Legge sulle Pmi: focus su ricambio generazionale, semplificazione e aggregazione

La legge annuale 2026 introduce misure per favorire il passaggio generazionale, la formazione e l’aggregazione tra imprese, puntando a consolidare la crescita del territorio.

Sondrio

Semplificazione, aggregazione tra imprese e ricambio generazionale delle competenze. Sono alcuni degli interventi introdotti dalla legge annuale 2026 sulle piccole e medie imprese entrata in vigore oggi. Un impianto normativo che, sul fronte del lavoro, presenta misure di particolare interesse anche per territori come la provincia di Sondrio, dove la struttura produttiva è basata principalmente su microimprese, attività familiari e artigianato diffuso.

Tra gli strumenti più rilevanti figura il part-time incentivato per i lavoratori prossimi alla pensione, accompagnato da esoneri contributivi e collegato all’assunzione di giovani under 35. La misura mira a favorire un passaggio graduale delle competenze, evitando uno dei maggiori problemi segnalati anche dal presidente di Confartigianato Sondrio Gionni Gritti: quello del ricambio generazionale.

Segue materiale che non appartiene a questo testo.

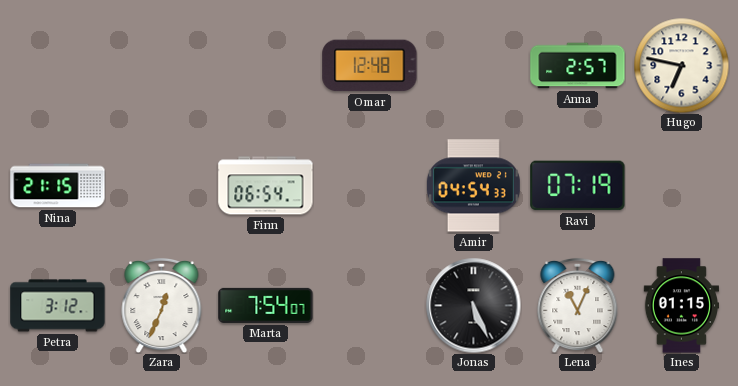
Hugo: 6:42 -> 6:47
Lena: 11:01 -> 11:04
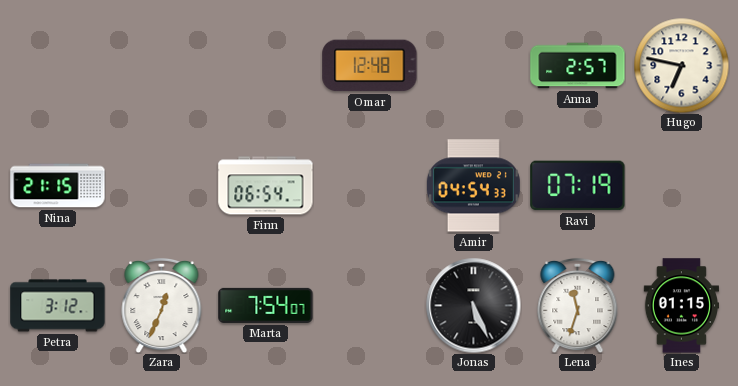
Lena: 11:04 -> 11:33
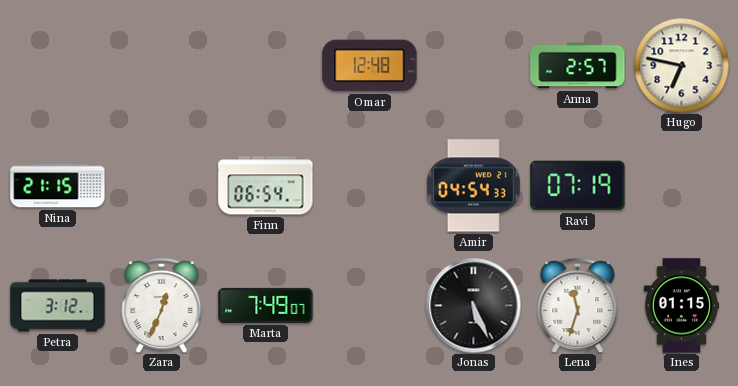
Marta: 7:54 -> 7:49
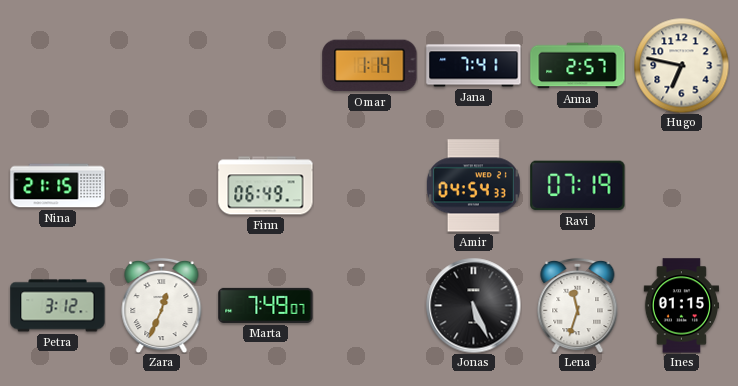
Omar: 12:48 -> 1:14
Jana: none -> 7:41
Finn: 06:54 -> 06:49
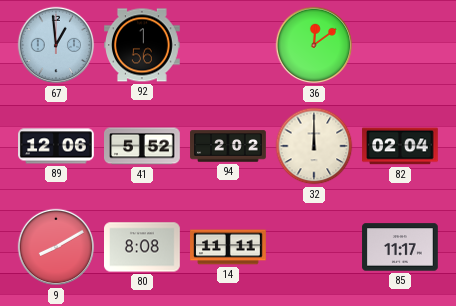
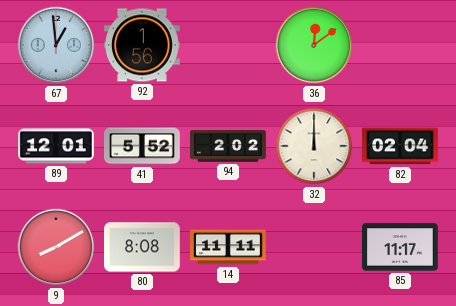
89: 12:06 -> 12:01
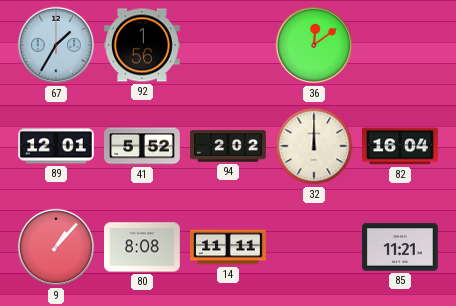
67: 12:59 -> 1:35
82: 02:04 -> 16:04
9: 8:10 -> 1:07
85: 11:17 -> 11:21
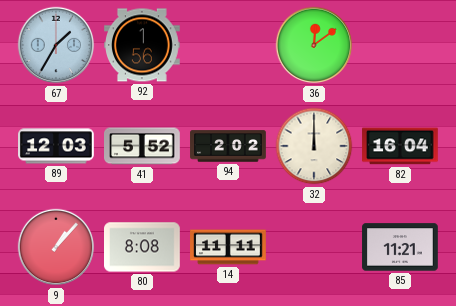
89: 12:01 -> 12:03
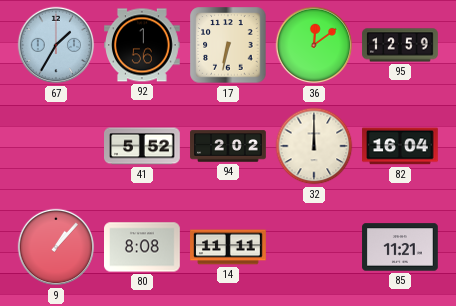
17: none -> 6:32
95: none -> 12:59
89: 12:03 -> none
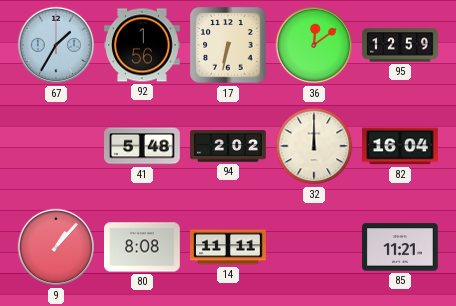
41: 5:52 -> 5:48
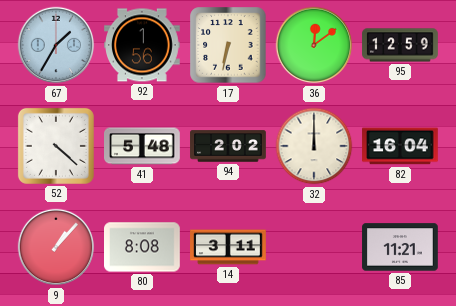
52: none -> 4:22
14: 11:11 -> 3:11
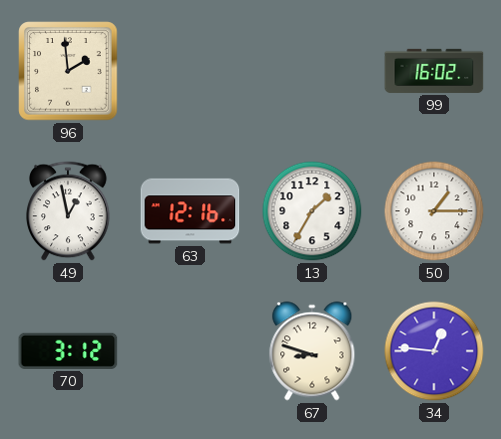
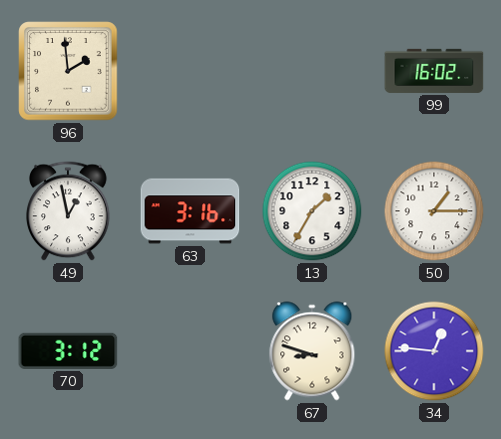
63: 12:16 -> 3:16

In un territorio dove molte imprese sono a conduzione familiare e il tema del ricambio è particolarmente critico, infatti, l’intervento potrebbe contribuire concretamente alla continuità aziendale.

La legge interviene anche in materia di sicurezza sul lavoro, introducendo modelli semplificati per le Pmi e rafforzando il ruolo della formazione. In particolare, vengono disciplinati gli effetti della mancata partecipazione ai corsi obbligatori da parte dei lavoratori che beneficiano di trattamenti di integrazione salariale: la partecipazione alla formazione diventa parte integrante del sistema di tutele e politiche attive, con implicazioni dirette sia per i lavoratori sia per le imprese.

Allo stesso tempo, viene regolata in modo più puntuale la sicurezza nell’ambito del lavoro agile, con l’obbligo per il datore di lavoro di fornire un’informativa specifica sui rischi connessi.

Un capitolo centrale riguarda la delega al Governo per la riforma dell’artigianato, che include anche la revisione dei limiti dimensionali delle imprese artigiane. Si tratta di un intervento strategico se si considera che, in Lombardia, l’artigianato rappresenta circa il 28-30% del tessuto produttivo, con quasi 230mila imprese attive in settori che vanno dalla meccanica al legno-arredo, dall’alimentare al tessile fino alla lavorazione dei metalli.

E in cui la provincia di Sondrio rappresenta un caso emblematico in cui l’artigianato non è solo un comparto economico ma un elemento identitario.

I dati congiunturali del 2025 lo confermano: l’artigianato si è rivelato il settore più dinamico del territorio, con una crescita annua dello 0,7% e picchi trimestrali prossimi al 2%. Un segnale di resilienza in un contesto economico complesso, che la nuova normativa mira ora a consolidare.

Le misure su aggregazioni, reti d’impresa e semplificazioni possono rafforzare ulteriormente questa dinamica, favorendo una maggiore strutturazione delle imprese e una migliore capacità di affrontare mercati sempre più competitivi. La legge punta infatti a incentivare forme di collaborazione tra imprese, superando la frammentazione che caratterizza molti territori. Per Sondrio, questo significa creare le condizioni per mettere a sistema competenze diffuse ma spesso isolate, valorizzando filiere locali e sinergie tra settori diversi, dal turismo all’agroalimentare.

Allo stesso tempo, il tema delle competenze resta centrale: il successo delle misure sul ricambio generazionale dipenderà dalla capacità di attrarre giovani e di integrare nuove professionalità all’interno delle imprese. Per la provincia di Sondrio la combinazione tra incentivi al ricambio generazionale, rafforzamento della formazione, semplificazioni e sostegno alle aggregazioni offre strumenti concreti per consolidare la crescita di un sistema produttivo che, pur nelle sue dimensioni ridotte, ha dimostrato capacità di adattamento e dinamismo.